• **Metin bölümü**
+ + +
İstanbul Sözleşmesi’nin feshinin iptali yönünde görülecek duruşma öncesinde Danıştay önünde bir araya gelen yüzlerce kadın “İstanbul Sözleşmesi’nden vazgeçmiyoruz” dedi
Türkiye Gazeteciler Sendikası (TGS), Eşitlik için Kadın Platformu (EŞİK), İlerici Kadınlar Derneği (İKK), Kamu Emekçileri Sendikaları Konfederasyonu’na (KESK) bağlı Tarım, Orman Çevre ve Hayvancılık Hizmet Kolu Kamu Emekçileri Sendikası (Tarım Orkam-Sen), İYİ Parti Genel Başkanı Meral Akşener’in yanı sıra çok sayıda dernek, çeşitli barolar ve kişiler olmak üzere toplam 17 kurum ve kişinin İstanbul Sözleşmesi’nin feshinin iptali talebiyle Danıştay’da açtığı dava görülecek.
Duruşma öncesinde Danıştay önünde bir araya gelen çok sayıda avukat, kadın örgütü, siyasi parti temsilcileri, sivil toplum örgütü temsilcileri, sendika temsilcileri, gazeteciler ile beraber çok sayıda kişi açıklama yaptı.
Açıklamada, “İstanbul Sözleşmesi’nden vazgeçmiyoruz”, “Bir erkek şiddeti haberi daha yapmak istemiyoruz. İstanbul Sözleşmesi’nden vazgeçmiyoruz” yazılı pankart ile “Eşitlik”, “Yasalara dokunma uygula” yazılı dövizler taşındı.
Açıklamada sıklıkla “İstanbul Sözleşmesi yaşatır” sloganları atıldı.
Kadınlar: Ortak mücadele edeceğiz
İlk olarak Kadın Cinayetlerini Durduracağız Platformu (KCDP) Genel Sekreteri Fidan Ataselim konuştu. Ataselim, “Hukuku hiçe sayarak toplumdaki kadınları, LGBTİ+’ları yalnız bırakma pahasına sadece yüzde 7’lik bir kesimi dikkate alarak bir kişi bu karara imza attı. Bu karar gayrimeşrudur. Bizler hayatlarımızdan, kararlarımızdan, örgütlü mücadelemizden ve İstanbul Sözleşmesi’nden vazgeçmiyoruz. Elbette ki hukukun üstünlüğü yerine gelsin diye bu duruşmaları takip etmeye devam ediyoruz. Sözleşmenin uygulanması için mücadelemizden vazgeçmiyoruz. Gerekirse her bir maddesini tekrar tekrar anlatacağız. Cinayetleri meşrulaştıran, faillerin sırtını sıvazlayan tutumun karşısında kadınlar olarak mücadele edeceğiz” dedi.
+ + +
• **Verilen bilgiler**
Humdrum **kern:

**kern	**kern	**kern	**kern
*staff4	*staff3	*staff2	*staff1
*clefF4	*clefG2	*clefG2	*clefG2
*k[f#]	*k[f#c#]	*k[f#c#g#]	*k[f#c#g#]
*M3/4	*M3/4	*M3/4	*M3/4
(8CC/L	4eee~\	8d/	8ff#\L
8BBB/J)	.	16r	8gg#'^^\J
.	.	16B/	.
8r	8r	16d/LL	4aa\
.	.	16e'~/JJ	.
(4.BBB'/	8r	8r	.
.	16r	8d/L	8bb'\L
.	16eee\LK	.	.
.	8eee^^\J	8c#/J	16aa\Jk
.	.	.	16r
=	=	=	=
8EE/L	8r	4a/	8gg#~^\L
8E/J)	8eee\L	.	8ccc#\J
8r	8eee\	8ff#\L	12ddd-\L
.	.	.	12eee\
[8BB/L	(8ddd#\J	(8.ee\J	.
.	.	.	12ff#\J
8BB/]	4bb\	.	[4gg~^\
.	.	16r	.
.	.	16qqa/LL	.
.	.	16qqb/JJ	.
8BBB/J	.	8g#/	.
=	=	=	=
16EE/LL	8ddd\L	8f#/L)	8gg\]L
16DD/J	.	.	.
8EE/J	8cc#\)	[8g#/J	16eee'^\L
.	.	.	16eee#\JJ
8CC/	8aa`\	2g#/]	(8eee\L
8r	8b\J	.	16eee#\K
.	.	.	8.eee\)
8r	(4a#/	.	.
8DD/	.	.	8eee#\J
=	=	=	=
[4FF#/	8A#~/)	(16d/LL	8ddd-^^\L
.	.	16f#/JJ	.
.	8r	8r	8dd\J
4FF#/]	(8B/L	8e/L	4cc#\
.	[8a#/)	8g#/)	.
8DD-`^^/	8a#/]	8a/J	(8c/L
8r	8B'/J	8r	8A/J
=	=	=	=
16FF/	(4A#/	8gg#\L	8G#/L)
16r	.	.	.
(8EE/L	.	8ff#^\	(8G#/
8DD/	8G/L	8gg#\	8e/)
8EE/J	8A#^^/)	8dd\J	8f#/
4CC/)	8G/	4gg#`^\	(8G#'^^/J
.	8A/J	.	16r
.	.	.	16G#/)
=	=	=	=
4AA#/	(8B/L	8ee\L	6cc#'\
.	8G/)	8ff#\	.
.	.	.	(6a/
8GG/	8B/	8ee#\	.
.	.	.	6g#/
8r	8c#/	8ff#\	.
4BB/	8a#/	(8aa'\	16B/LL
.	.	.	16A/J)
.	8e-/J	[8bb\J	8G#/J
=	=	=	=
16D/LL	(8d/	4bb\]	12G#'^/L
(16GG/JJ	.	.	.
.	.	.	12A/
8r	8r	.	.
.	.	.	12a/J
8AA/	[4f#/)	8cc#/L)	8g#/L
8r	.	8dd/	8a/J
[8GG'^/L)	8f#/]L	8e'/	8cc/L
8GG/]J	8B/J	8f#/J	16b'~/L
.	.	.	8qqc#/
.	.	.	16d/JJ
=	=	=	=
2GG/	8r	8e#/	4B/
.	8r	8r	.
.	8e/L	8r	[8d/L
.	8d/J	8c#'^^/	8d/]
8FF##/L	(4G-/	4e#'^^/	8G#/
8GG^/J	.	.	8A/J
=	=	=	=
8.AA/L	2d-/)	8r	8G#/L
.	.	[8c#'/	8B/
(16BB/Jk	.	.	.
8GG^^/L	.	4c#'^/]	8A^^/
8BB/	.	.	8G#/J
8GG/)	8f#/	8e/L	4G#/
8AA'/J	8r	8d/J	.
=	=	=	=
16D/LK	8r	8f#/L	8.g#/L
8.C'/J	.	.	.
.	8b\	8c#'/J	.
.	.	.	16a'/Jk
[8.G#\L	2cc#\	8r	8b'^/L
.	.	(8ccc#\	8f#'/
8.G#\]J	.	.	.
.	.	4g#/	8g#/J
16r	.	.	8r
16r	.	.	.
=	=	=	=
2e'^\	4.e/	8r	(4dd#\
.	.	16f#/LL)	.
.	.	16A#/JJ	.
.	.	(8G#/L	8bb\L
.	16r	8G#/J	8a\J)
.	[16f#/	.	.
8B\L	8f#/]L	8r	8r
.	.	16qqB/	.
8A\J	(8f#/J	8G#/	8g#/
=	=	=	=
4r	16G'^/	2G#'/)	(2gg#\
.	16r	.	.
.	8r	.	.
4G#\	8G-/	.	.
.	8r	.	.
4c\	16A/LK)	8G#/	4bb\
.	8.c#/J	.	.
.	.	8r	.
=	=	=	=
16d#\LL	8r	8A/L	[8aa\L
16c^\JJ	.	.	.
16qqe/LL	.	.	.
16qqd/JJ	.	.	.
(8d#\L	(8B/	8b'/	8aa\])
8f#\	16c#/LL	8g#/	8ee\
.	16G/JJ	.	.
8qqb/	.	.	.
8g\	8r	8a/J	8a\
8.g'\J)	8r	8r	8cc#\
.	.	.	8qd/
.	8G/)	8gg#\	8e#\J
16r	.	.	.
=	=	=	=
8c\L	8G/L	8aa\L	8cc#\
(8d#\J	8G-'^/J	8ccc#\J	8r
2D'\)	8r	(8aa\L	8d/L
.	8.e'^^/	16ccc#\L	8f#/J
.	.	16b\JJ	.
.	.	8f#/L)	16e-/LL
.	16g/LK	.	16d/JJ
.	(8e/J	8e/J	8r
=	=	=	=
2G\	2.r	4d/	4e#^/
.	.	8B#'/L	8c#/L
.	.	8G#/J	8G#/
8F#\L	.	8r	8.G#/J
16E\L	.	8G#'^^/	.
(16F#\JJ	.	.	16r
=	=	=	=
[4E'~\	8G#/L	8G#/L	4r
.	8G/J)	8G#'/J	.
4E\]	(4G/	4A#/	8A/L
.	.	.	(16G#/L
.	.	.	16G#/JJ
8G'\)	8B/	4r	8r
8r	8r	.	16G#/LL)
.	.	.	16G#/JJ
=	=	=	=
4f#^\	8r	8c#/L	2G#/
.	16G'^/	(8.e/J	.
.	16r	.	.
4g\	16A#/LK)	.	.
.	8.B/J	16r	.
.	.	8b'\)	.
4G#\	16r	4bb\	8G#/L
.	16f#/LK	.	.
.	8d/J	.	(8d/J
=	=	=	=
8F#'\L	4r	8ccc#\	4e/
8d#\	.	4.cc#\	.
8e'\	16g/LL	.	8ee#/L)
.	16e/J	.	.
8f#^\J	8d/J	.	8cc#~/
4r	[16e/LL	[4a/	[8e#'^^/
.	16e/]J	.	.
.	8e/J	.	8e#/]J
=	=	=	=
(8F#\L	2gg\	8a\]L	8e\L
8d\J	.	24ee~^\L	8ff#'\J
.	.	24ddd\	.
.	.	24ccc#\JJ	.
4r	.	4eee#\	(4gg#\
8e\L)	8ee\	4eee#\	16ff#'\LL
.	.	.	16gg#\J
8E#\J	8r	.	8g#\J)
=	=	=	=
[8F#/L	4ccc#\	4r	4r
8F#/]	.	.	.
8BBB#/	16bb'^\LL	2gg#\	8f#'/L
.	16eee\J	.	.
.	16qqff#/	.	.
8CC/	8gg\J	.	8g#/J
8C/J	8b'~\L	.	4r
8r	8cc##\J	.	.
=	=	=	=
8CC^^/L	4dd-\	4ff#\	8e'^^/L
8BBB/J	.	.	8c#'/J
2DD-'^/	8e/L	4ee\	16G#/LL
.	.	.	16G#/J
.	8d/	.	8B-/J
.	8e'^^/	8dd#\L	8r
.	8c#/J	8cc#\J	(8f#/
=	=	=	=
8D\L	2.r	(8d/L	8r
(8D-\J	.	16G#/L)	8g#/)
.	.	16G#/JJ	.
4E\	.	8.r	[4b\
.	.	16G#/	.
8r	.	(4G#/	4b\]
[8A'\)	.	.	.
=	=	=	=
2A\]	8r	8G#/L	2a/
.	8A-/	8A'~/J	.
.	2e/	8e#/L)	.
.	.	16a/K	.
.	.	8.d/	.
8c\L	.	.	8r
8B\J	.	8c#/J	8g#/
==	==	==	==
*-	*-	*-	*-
+ + +
• **Görevleriniz**
1. İstanbul Sözleşmesi haberi şu ifadeleri doğruluyor mu: (a) Dava toplam 17 kurum ve kişi tarafından açılmıştır; (b) Açıklamada ilk konuşan Meral Akşener'dir; (c) Açıklamada "İstanbul Sözleşmesi yaşatır" sloganı atılmıştır? Her biri için evet ya da hayır deyip karara esas olan sözleri haberden aynen alıntılar mısınız?
2. İstanbul Sözleşmesi haberinde "İstanbul Sözleşmesi’nin feshinin iptali yönünde" sözleriyle başlayıp "kişi açıklama yaptı." sözlerine kadar süren kısmı kelimesi kelimesine aktarır mısınız?

• **Tam cevaplar**
1.
(a) Evet: "toplam 17 kurum ve kişinin İstanbul Sözleşmesi’nin feshinin iptali talebiyle Danıştay’da açtığı dava görülecek."
(b) Hayır: "İlk olarak Kadın Cinayetlerini Durduracağız Platformu (KCDP) Genel Sekreteri Fidan Ataselim konuştu."
(c) Evet: "Açıklamada sıklıkla “İstanbul Sözleşmesi yaşatır” sloganları atıldı."

2.
İstanbul Sözleşmesi’nin feshinin iptali yönünde görülecek duruşma öncesinde Danıştay önünde bir araya gelen yüzlerce kadın “İstanbul Sözleşmesi’nden vazgeçmiyoruz” dedi
Türkiye Gazeteciler Sendikası (TGS), Eşitlik için Kadın Platformu (EŞİK), İlerici Kadınlar Derneği (İKK), Kamu Emekçileri Sendikaları Konfederasyonu’na (KESK) bağlı Tarım, Orman Çevre ve Hayvancılık Hizmet Kolu Kamu Emekçileri Sendikası (Tarım Orkam-Sen), İYİ Parti Genel Başkanı Meral Akşener’in yanı sıra çok sayıda dernek, çeşitli barolar ve kişiler olmak üzere toplam 17 kurum ve kişinin İstanbul Sözleşmesi’nin feshinin iptali talebiyle Danıştay’da açtığı dava görülecek.
Duruşma öncesinde Danıştay önünde bir araya gelen çok sayıda avukat, kadın örgütü, siyasi parti temsilcileri, sivil toplum örgütü temsilcileri, sendika temsilcileri, gazeteciler ile beraber çok sayıda kişi açıklama yaptı.